Search the entries below for the string "discussion" and copy the lines that hold it.

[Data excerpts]

BEGIN

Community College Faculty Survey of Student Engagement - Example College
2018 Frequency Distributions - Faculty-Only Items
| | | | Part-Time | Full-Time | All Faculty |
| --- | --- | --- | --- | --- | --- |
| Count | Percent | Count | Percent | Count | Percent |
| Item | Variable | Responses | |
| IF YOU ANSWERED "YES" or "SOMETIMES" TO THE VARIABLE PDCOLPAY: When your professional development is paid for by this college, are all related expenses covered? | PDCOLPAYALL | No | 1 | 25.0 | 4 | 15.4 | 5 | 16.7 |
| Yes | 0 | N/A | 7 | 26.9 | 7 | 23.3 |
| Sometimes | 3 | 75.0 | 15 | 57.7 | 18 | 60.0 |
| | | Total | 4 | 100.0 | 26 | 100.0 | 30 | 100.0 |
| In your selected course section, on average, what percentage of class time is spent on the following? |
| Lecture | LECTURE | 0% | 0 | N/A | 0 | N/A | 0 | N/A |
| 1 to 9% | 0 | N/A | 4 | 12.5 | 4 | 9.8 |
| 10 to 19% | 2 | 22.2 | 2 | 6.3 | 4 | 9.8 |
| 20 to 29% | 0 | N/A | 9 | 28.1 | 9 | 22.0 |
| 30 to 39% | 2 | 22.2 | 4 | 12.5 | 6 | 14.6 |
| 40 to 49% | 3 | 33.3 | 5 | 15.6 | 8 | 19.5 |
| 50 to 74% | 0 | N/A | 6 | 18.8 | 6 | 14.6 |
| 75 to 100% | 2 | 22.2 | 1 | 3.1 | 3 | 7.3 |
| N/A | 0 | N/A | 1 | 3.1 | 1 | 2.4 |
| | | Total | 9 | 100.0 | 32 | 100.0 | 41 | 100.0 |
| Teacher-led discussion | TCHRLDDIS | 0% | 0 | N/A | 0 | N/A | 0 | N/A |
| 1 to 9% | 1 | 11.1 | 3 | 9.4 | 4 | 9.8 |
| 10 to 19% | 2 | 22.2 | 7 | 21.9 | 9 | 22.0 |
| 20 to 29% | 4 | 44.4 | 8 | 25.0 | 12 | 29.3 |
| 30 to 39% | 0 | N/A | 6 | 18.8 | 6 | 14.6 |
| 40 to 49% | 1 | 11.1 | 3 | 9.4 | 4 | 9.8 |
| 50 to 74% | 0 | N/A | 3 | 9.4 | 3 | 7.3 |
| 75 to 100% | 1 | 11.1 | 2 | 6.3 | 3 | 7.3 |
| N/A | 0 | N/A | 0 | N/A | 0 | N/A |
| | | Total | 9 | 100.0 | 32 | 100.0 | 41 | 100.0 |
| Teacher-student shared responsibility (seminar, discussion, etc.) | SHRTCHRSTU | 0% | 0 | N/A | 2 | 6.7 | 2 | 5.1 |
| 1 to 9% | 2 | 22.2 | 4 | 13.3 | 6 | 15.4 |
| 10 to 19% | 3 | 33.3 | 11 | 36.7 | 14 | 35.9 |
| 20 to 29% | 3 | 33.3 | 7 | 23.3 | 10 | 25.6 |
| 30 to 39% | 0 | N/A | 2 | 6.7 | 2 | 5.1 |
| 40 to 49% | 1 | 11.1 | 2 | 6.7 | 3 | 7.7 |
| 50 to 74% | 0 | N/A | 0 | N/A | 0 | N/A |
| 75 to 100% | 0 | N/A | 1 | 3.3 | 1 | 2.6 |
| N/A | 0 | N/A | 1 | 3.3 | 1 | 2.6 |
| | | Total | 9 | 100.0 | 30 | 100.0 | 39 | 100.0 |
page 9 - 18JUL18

END

__Exercise output__
| Teacher-led discussion | TCHRLDDIS | 0% | 0 | N/A | 0 | N/A | 0 | N/A |
| Teacher-student shared responsibility (seminar, discussion, etc.) | SHRTCHRSTU | 0% | 0 | N/A | 2 | 6.7 | 2 | 5.1 |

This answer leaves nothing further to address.